Things started with a HuffPost story on popular right-wing Twitter account @AmyMek. An investigation by reporter Luke O’Brien unveiled the identity of the person behind the account, which posts frequently on far-right propaganda with a particular focus on anti-Muslim topics and is followed by famous political and cultural figures like Sean Hannity, Roseanne Barr and the personal account of White House Press Secretary Sarah Huckabee Sanders.

@AmyMek is Amy Mekelburg, who is married to Salvatore Siino. Until this story broke, Siino was employed by WWE as a Senior Vice-President responsible for global content distribution and business development. That could have involved him in projects involving the Muslim world like the company’s recently begun partnership with The Kingdom of Saudi Arabia. According to HuffPost, WWE itself said Siino was negotiating television contracts in another Islamic state, the United Arab Emirates.

When O’Brien first reached out to WWE on Thurs., May 24 regarding claims by a former friend of Mekelburg that the company knew Siino was married to the person behind @AmyMek and asked him to keep it “quiet”, a representative denied they’d ever heard of Amy Mekelburg. A day later, he made a second inquiry asking if WWE knew about the account before hiring Siino and was told:

“No. Now that it has come to our attention, Sal Siino is no longer an employee.”

Having that one story come out concerning the company’s business with Arab nations would be noteworthy on its own, but The Independent has posted another.
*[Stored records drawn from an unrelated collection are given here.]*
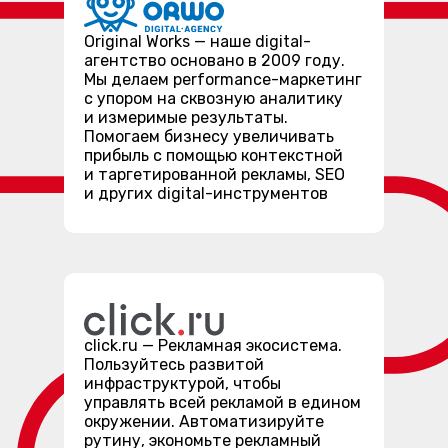
Original Works — наше digital-
агентство основано в 2009 году.
Мы делаем performance-маркетинг
с упором на сквозную аналитику
и измеримые результаты.
Помогаем бизнесу увеличивать
прибыль с помощью контекстной
и таргетированной рекламы, SEO
и других digital-инструментов
click.ru — Рекламная экосистема.
Пользуйтесь развитой
инфраструктурой, чтобы
управлять всей рекламой в едином
окружении. Автоматизируйте
рутину, экономьте рекламный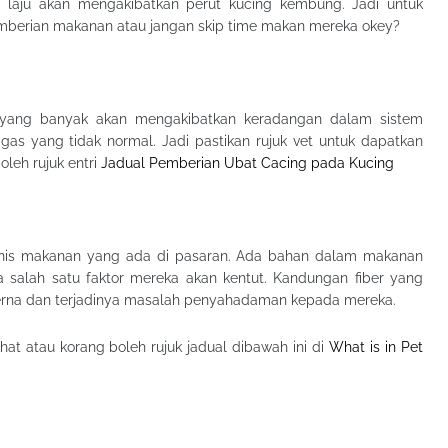
u laju akan mengakibatkan perut kucing kembung. Jadi untuk
emberian makanan atau jangan skip time makan mereka okey?
g yang banyak akan mengakibatkan keradangan dalam sistem
s yang tidak normal. Jadi pastikan rujuk vet untuk dapatkan
leh rujuk entri
Jadual Pemberian Ubat Cacing pada Kucing
enis makanan yang ada di pasaran. Ada bahan dalam makanan
a salah satu faktor mereka akan kentut. Kandungan fiber yang
erna dan terjadinya masalah penyahadaman kepada mereka.
ihat atau korang boleh rujuk jadual dibawah ini di
What is in Pet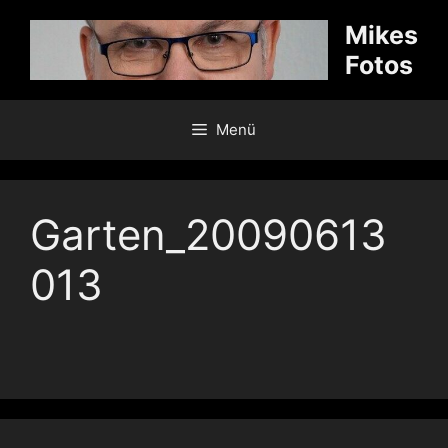
Zum
Mikes
Inhalt
Fotos
springen
Menü
Garten_20090613
013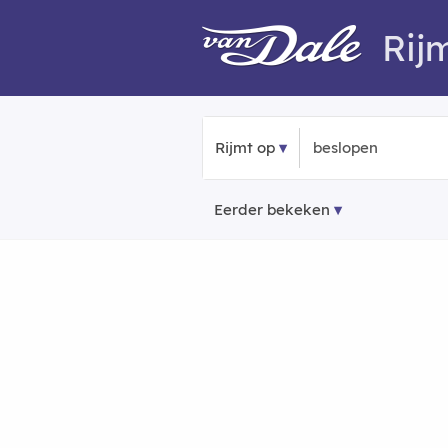
Rij
Rijmt op
Eerder bekeken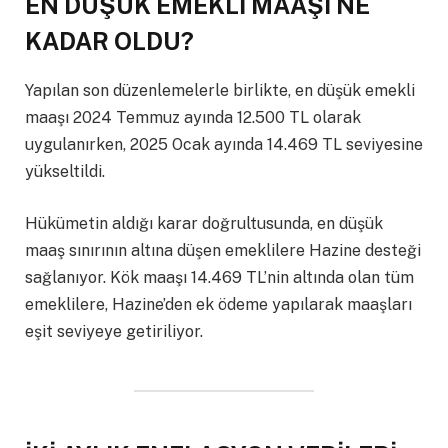
EN DÜŞÜK EMEKLİ MAAŞI NE
KADAR OLDU?
Yapılan son düzenlemelerle birlikte, en düşük emekli
maaşı 2024 Temmuz ayında 12.500 TL olarak
uygulanırken, 2025 Ocak ayında 14.469 TL seviyesine
yükseltildi.
Hükümetin aldığı karar doğrultusunda, en düşük
maaş sınırının altına düşen emeklilere Hazine desteği
sağlanıyor. Kök maaşı 14.469 TL’nin altında olan tüm
emeklilere, Hazine’den ek ödeme yapılarak maaşları
eşit seviyeye getiriliyor.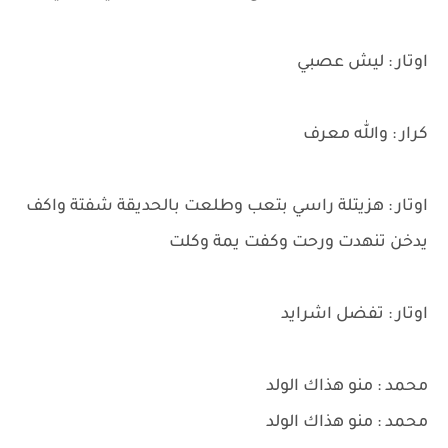
اوتار : ليش عصبي
كرار : والله معرف
اوتار : هزيتلة راسي بتعب وطلعت بالحديقة شفتة واكف
يدخن تنهدت ورحت وكفت يمة وكلت
اوتار : تفضل اشرايد
محمد : منو هذاك الولد
محمد : منو هذاك الولد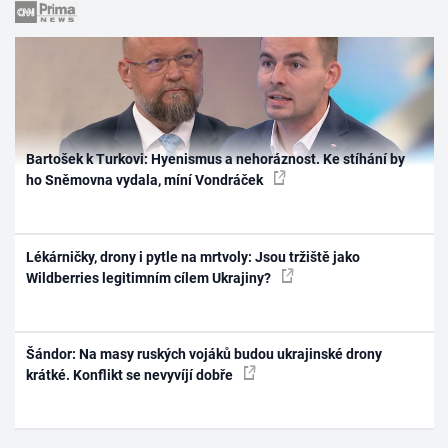
Bartošek k Turkovi: Hyenismus a nehoráznost. Ke stíhání by
ho Sněmovna vydala, míní Vondráček
Lékárničky, drony i pytle na mrtvoly: Jsou tržiště jako
Wildberries legitimním cílem Ukrajiny?
Šándor: Na masy ruských vojáků budou ukrajinské drony
krátké. Konflikt se nevyvíjí dobře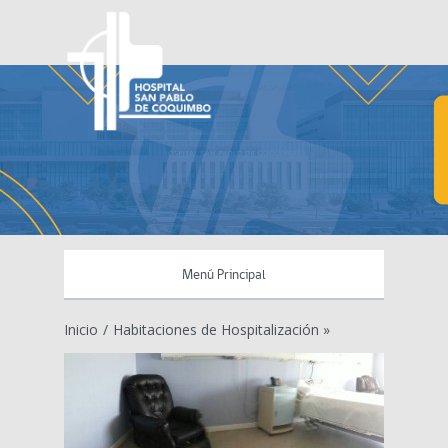
Menú Principal
Inicio
/
Habitaciones de Hospitalización »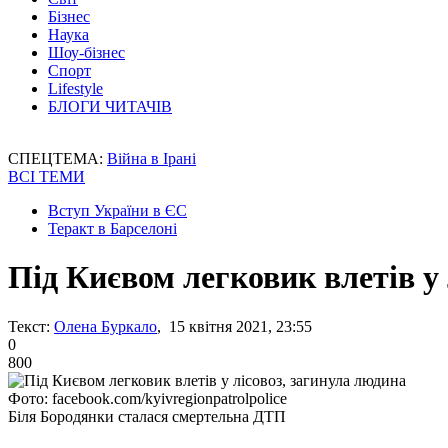
Бізнес
Наука
Шоу-бізнес
Спорт
Lifestyle
БЛОГИ ЧИТАЧІВ
СПЕЦТЕМА:
Війна в Ірані
ВСІ ТЕМИ
Вступ України в ЄС
Теракт в Барселоні
Під Києвом легковик влетів у 
Текст:
Олена Буркало
, 15 квітня 2021, 23:55
0
800
Фото: facebook.com/kyivregionpatrolpolice
Біля Бородянки сталася смертельна ДТП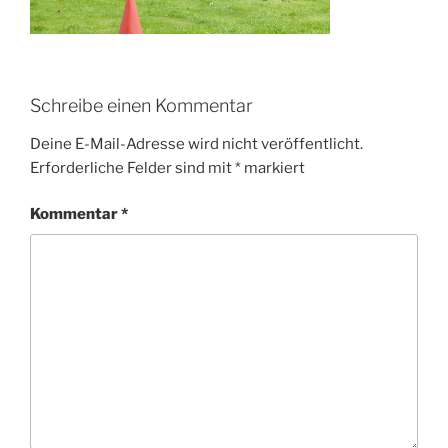
Schreibe einen Kommentar
Deine E-Mail-Adresse wird nicht veröffentlicht.
Erforderliche Felder sind mit
*
markiert
Kommentar
*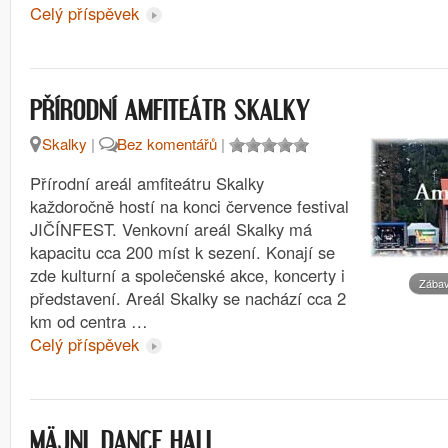
Celý příspěvek
PŘÍRODNÍ AMFITEÁTR SKALKY
Skalky
|
Bez komentářů
|
Přírodní areál amfiteátru Skalky
každoročně hostí na konci července festival
JIČÍNFEST. Venkovní areál Skalky má
kapacitu cca 200 míst k sezení. Konají se
zde kulturní a společenské akce, koncerty i
Zábav
představení. Areál Skalky se nachází cca 2
km od centra …
Celý příspěvek
MÄJNL DANCE HALL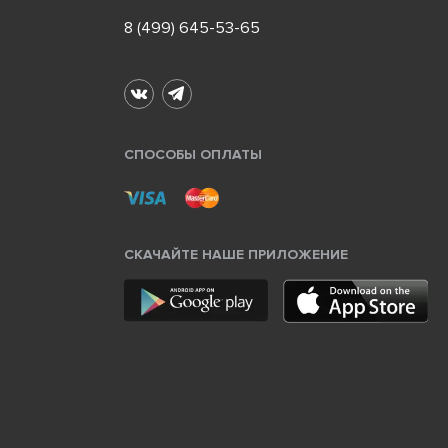
8 (499) 645-53-65
СПОСОБЫ ОПЛАТЫ
СКАЧАЙТЕ НАШЕ ПРИЛОЖЕНИЕ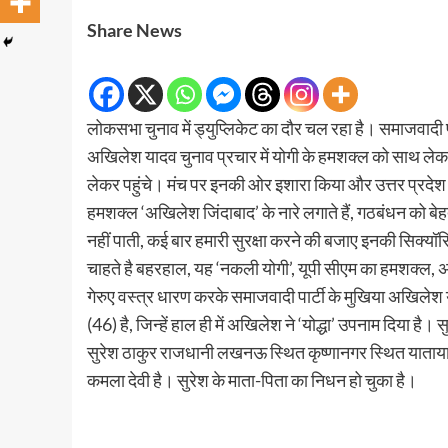
Share News
लोकसभा चुनाव में ड्युप्लिकेट का दौर चल रहा है। समाजवादी पार्ट
अखिलेश यादव चुनाव प्रचार में योगी के हमशक्ल को साथ लेकर घ
लेकर पहुंचे। मंच पर इनकी ओर इशारा किया और उत्तर प्रदेश 
हमशक्ल ‘अखिलेश जिंदाबाद’ के नारे लगाते हैं, गठबंधन को बे
नहीं पाती, कई बार हमारी सुरक्षा करने की बजाए इनकी सिक्यॉर
चाहते है बहरहाल, यह ‘नकली योगी’, यूपी सीएम का हमशक्ल, अ
गेरुए वस्त्र धारण करके समाजवादी पार्टी के मुखिया अखिलेश य
(46) है, जिन्हें हाल ही में अखिलेश ने ‘योद्धा’ उपनाम दिया है।
सुरेश ठाकुर राजधानी लखनऊ स्थित कृष्णानगर स्थित यातायात 
कमला देवी है। सुरेश के माता-पिता का निधन हो चुका है।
This one covers a recently issued warning from a Yemen-based branch of the terrorist organization Al-Qaeda to a Saudi crown prince. It calls out Greatest Royal Rumble and the Kingdom’s partnership with WWE specifically among “sinful projects” and “absurdities” which have “opened the door wide for corruption and moral degradation”:

“[Foreign] disbelieving wrestlers exposed their privates and on most of them was the sign of the cross, in front of a mixed gathering of young Muslim men and women.”

Saudi authorities did apologize for a video played at the stadium in Jeddah during the event on April 27 (at which women were prohibited from performing) which showed female wrestlers in their normal ring gear. There had been no mention in coverage of Greatest Royal Rumble about WWE talent with Christian iconography tattooed on their bodies or worn as jewelry prior to The Independent’s story on the Al-Qaeda warning.

There’s a lot of money to be made around the globe, but managing the efforts to compete in all those markets bring some interesting challenges. Today’s news has no doubt reminded WWE of that.